Your task:
Where the data below begins, start duplicating lines exactly, and finish with the line containing "94. Plaintiff hereby"; add nothing else. Leave the pictures out.

Data for analysis:
※ ※ ※

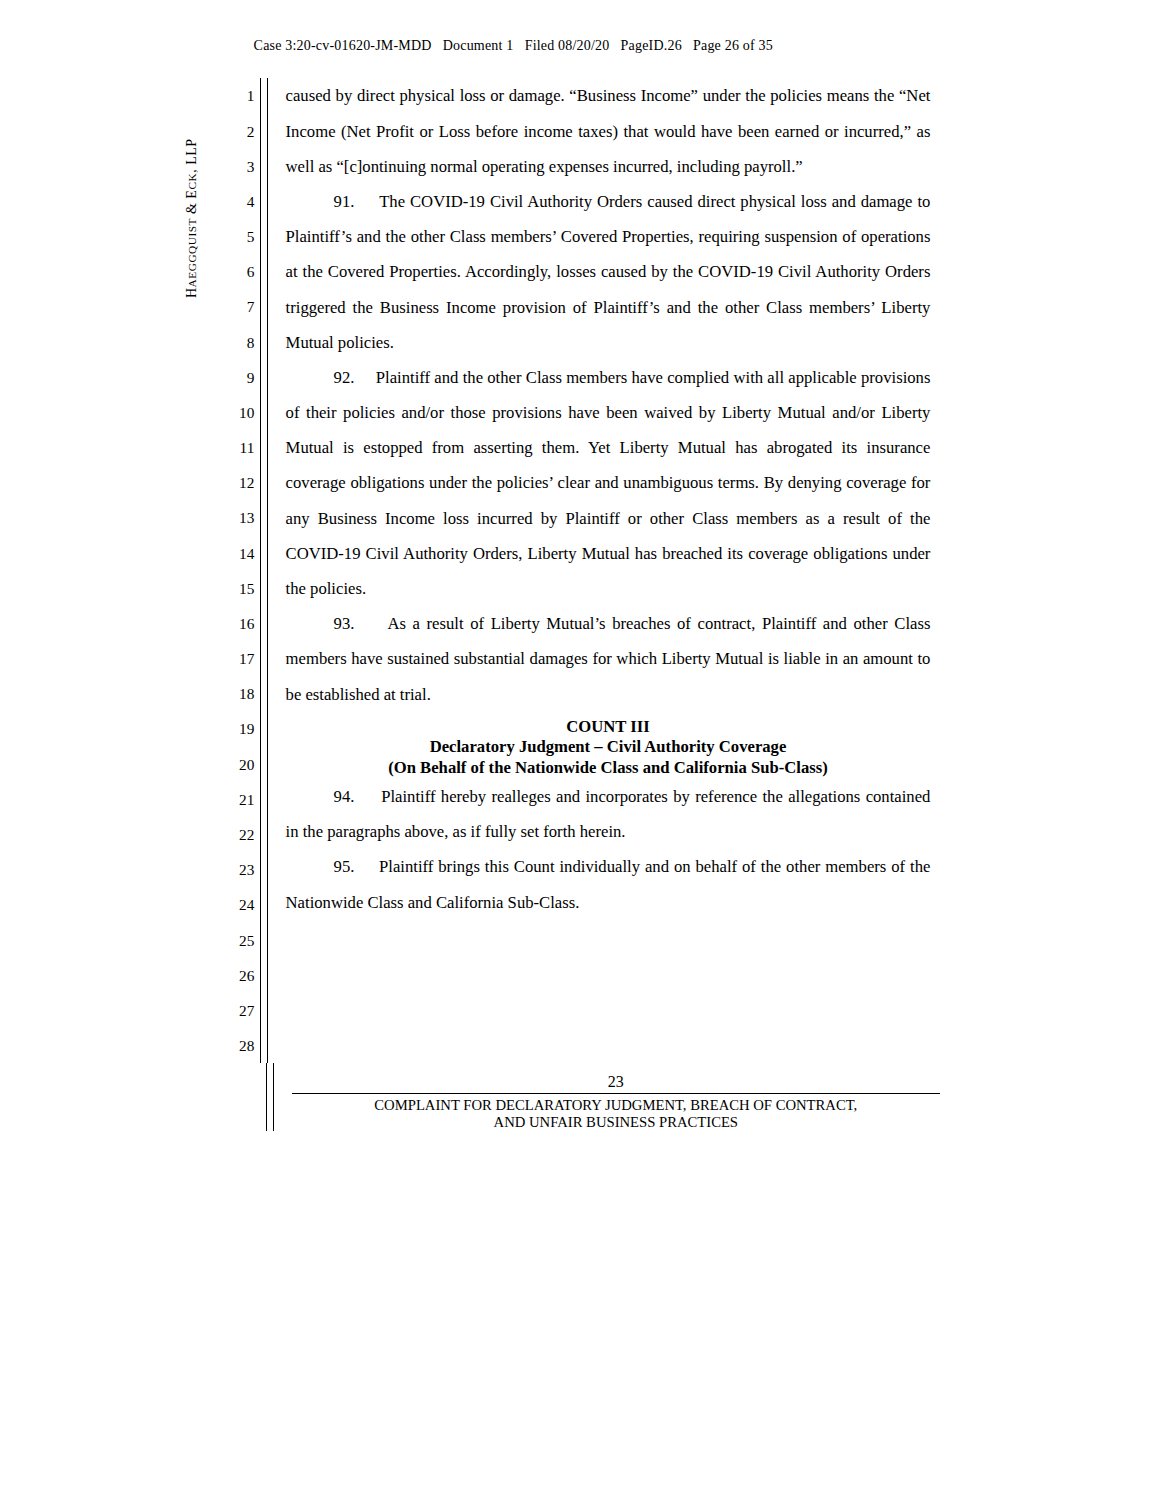Case 3:20-cv-01620-JM-MDD Document 1 Filed 08/20/20 PageID.26 Page 26 of 35
HAEGGQUIST & ECK, LLP
1
2
3
4
5
6
7
8
9
10
11
12
13
14
15
16
17
18
19
20
21
22
23
24
25
26
27
28
caused by direct physical loss or damage. “Business Income” under the policies means the “Net Income (Net Profit or Loss before income taxes) that would have been earned or incurred,” as well as “[c]ontinuing normal operating expenses incurred, including payroll.”
91. The COVID-19 Civil Authority Orders caused direct physical loss and damage to Plaintiff’s and the other Class members’ Covered Properties, requiring suspension of operations at the Covered Properties. Accordingly, losses caused by the COVID-19 Civil Authority Orders triggered the Business Income provision of Plaintiff’s and the other Class members’ Liberty Mutual policies.
92. Plaintiff and the other Class members have complied with all applicable provisions of their policies and/or those provisions have been waived by Liberty Mutual and/or Liberty Mutual is estopped from asserting them. Yet Liberty Mutual has abrogated its insurance coverage obligations under the policies’ clear and unambiguous terms. By denying coverage for any Business Income loss incurred by Plaintiff or other Class members as a result of the COVID-19 Civil Authority Orders, Liberty Mutual has breached its coverage obligations under the policies.
93. As a result of Liberty Mutual’s breaches of contract, Plaintiff and other Class members have sustained substantial damages for which Liberty Mutual is liable in an amount to be established at trial.
COUNT III Declaratory Judgment – Civil Authority Coverage (On Behalf of the Nationwide Class and California Sub-Class)
94. Plaintiff hereby realleges and incorporates by reference the allegations contained in the paragraphs above, as if fully set forth herein.
95. Plaintiff brings this Count individually and on behalf of the other members of the Nationwide Class and California Sub-Class.
23
COMPLAINT FOR DECLARATORY JUDGMENT, BREACH OF CONTRACT,
AND UNFAIR BUSINESS PRACTICES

※ ※ ※

Output below:
Case 3:20-cv-01620-JM-MDD Document 1 Filed 08/20/20 PageID.26 Page 26 of 35
HAEGGQUIST & ECK, LLP
1
2
3
4
5
6
7
8
9
10
11
12
13
14
15
16
17
18
19
20
21
22
23
24
25
26
27
28
caused by direct physical loss or damage. “Business Income” under the policies means the “Net Income (Net Profit or Loss before income taxes) that would have been earned or incurred,” as well as “[c]ontinuing normal operating expenses incurred, including payroll.”
91. The COVID-19 Civil Authority Orders caused direct physical loss and damage to Plaintiff’s and the other Class members’ Covered Properties, requiring suspension of operations at the Covered Properties. Accordingly, losses caused by the COVID-19 Civil Authority Orders triggered the Business Income provision of Plaintiff’s and the other Class members’ Liberty Mutual policies.
92. Plaintiff and the other Class members have complied with all applicable provisions of their policies and/or those provisions have been waived by Liberty Mutual and/or Liberty Mutual is estopped from asserting them. Yet Liberty Mutual has abrogated its insurance coverage obligations under the policies’ clear and unambiguous terms. By denying coverage for any Business Income loss incurred by Plaintiff or other Class members as a result of the COVID-19 Civil Authority Orders, Liberty Mutual has breached its coverage obligations under the policies.
93. As a result of Liberty Mutual’s breaches of contract, Plaintiff and other Class members have sustained substantial damages for which Liberty Mutual is liable in an amount to be established at trial.
COUNT III Declaratory Judgment – Civil Authority Coverage (On Behalf of the Nationwide Class and California Sub-Class)
94. Plaintiff hereby realleges and incorporates by reference the allegations contained in the paragraphs above, as if fully set forth herein.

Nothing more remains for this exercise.